MSB'den yapılan açıklamada, “Çatışmaların devam ettiği Sudan’dan vatandaşlarımızın tahliyesine devam ediyoruz. Hava Kuvvetlerimize ait A400M tipi ağır nakliye uçağımız ile 101 vatandaşımız daha emniyetle ülkemize ulaştırıldı. Böylece tahliye operasyonunun Port Sudan bölümü tamamlanmış oldu” ifadelerine yer verildi.
SURİYE MESELESİ
Biz oradaki askeri kontrolü bıraksak ne olur? Terör bizim topraklarımıza kayar. Bu durum sürekli ordan Türkiye'ye terör saldırılarına maruz kalmak demektir. Biz çekildiğimiz zaman kan gövdeyi götürür. Mehmetçik orada olmasa PKK/YPG büyük bir göç dalgası başlatır.

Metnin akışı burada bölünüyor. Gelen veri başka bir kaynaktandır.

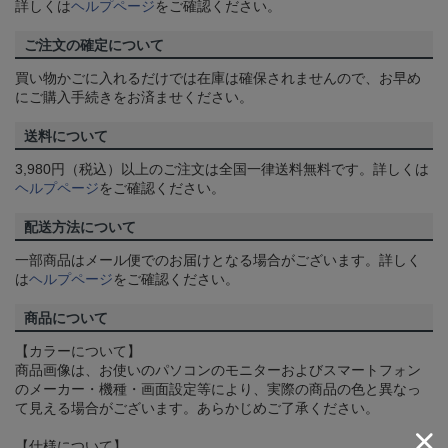
詳しくは
ヘルプページ
をご確認ください。
ご注文の確定について
買い物かごに入れるだけでは在庫は確保されませんので、お早め
にご購入手続きをお済ませください。
送料について
3,980円（税込）以上のご注文は全国一律送料無料です。詳しくは
ヘルプページ
をご確認ください。
配送方法について
一部商品はメール便でのお届けとなる場合がございます。詳しく
は
ヘルプページ
をご確認ください。
商品について
【カラーについて】
商品画像は、お使いのパソコンのモニターおよびスマートフォン
のメーカー・機種・画面設定等により、実際の商品の色と異なっ
て見える場合がございます。あらかじめご了承ください。
【仕様について】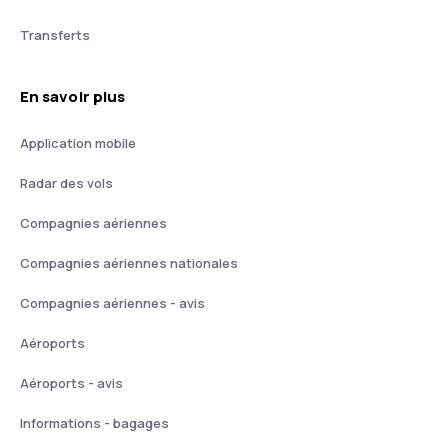
Transferts
En savoir plus
Application mobile
Radar des vols
Compagnies aériennes
Compagnies aériennes nationales
Compagnies aériennes - avis
Aéroports
Aéroports - avis
Informations - bagages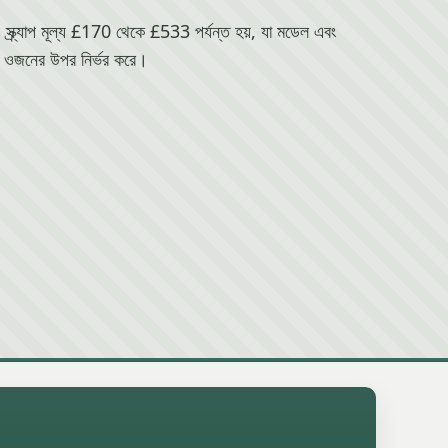
র্যাপ মূল্য £170 থেকে £533 পর্যন্ত হয়, যা মডেল এবং
ওজনের উপর নির্ভর করে।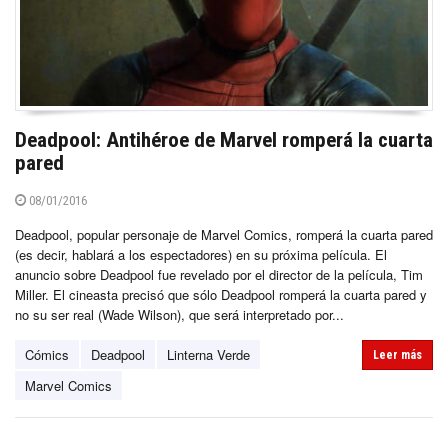
Deadpool: Antihéroe de Marvel romperá la cuarta
pared
08/01/2016
Deadpool, popular personaje de Marvel Comics, romperá la cuarta pared
(es decir, hablará a los espectadores) en su próxima película. El
anuncio sobre Deadpool fue revelado por el director de la película, Tim
Miller. El cineasta precisó que sólo Deadpool romperá la cuarta pared y
no su ser real (Wade Wilson), que será interpretado por...
Cómics
Deadpool
Linterna Verde
Leer más
Marvel Comics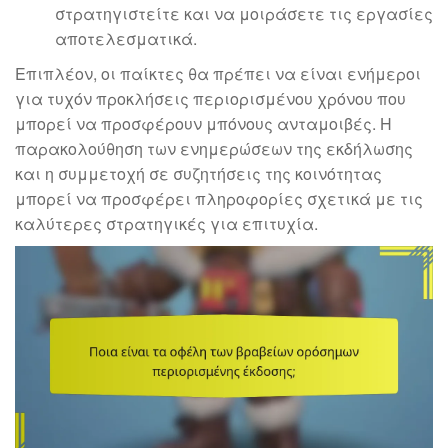
στρατηγιστείτε και να μοιράσετε τις εργασίες
αποτελεσματικά.
Επιπλέον, οι παίκτες θα πρέπει να είναι ενήμεροι
για τυχόν προκλήσεις περιορισμένου χρόνου που
μπορεί να προσφέρουν μπόνους ανταμοιβές. Η
παρακολούθηση των ενημερώσεων της εκδήλωσης
και η συμμετοχή σε συζητήσεις της κοινότητας
μπορεί να προσφέρει πληροφορίες σχετικά με τις
καλύτερες στρατηγικές για επιτυχία.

Muhalefet sorumsuzca konuştuğu için bu gerçekçi değil. Buralarda tam hakimiyeti sağlamak lazım. Bizim Suriye toprak bütünlüğüne saygımız elbette var. Keşke Irak'ta PKK'yı terör örgütü listesine eklese de beraber çaba sarf etsek. Teröre karşı birlik olmalıyız.
Türkiye'nin tarafsızlık politikaları herkesin imrendiği bir nokta. Türkiye'nin çıkarına adımlar atılıyor. Tahıl sevkiyatı konusunda ödemeler için Türk bankasının ara buluculuk yapması gündemde. BM ile de temas halindeyiz.
"YURT DIŞINDA SEÇİME KATILIM HER SEÇİMDE ARTIYOR"
Sandıklara gidilmesi için çağrı yaptık. Ülkenin yönetilmesinde söz sahibi olunmalı, her seçimde katılım artıyor. Her partinin sandık başında müşahitleri var güvenlik konusunda bir sorun yok. Yurt dışında seçime katılım oranı her seçimde daha da artıyor. Fakat Almanya'nın izin vermemesine çok şaşırdık. Geçmişte böyle bir sorun yaşanmamıştı. Almanya'dan beklentimiz kararını gözden geçirmesi. Bu vatandaşlarımızı bir misyonlarımızın olduğu yere gitmek için neden zorlayalım. Vatandaşlarımızın çok büyük bir memnuniyeti var. Güvenliğin de sağlandığına göre Almanya'nın da izin vermesi gerekiyor.
Muhalefet her yerde, her platformda Türkiye'yi şikayet ediyor. Gerçek dışı ithamlarla suçluyorlar. Türkiye'nin imajı diye bir şey düşünen yok. Yaptırımlara katılmanın bir faydası yok. Aferin Türkiye diyecekler diye neden bir tarafa sırtımı döneyim. 60 sene AB kapısında bekledik de ne oldu? Üye mi yapıyorlar? Tarafsızlığımızı kaybedersek avantajlarımızı da kaybederiz.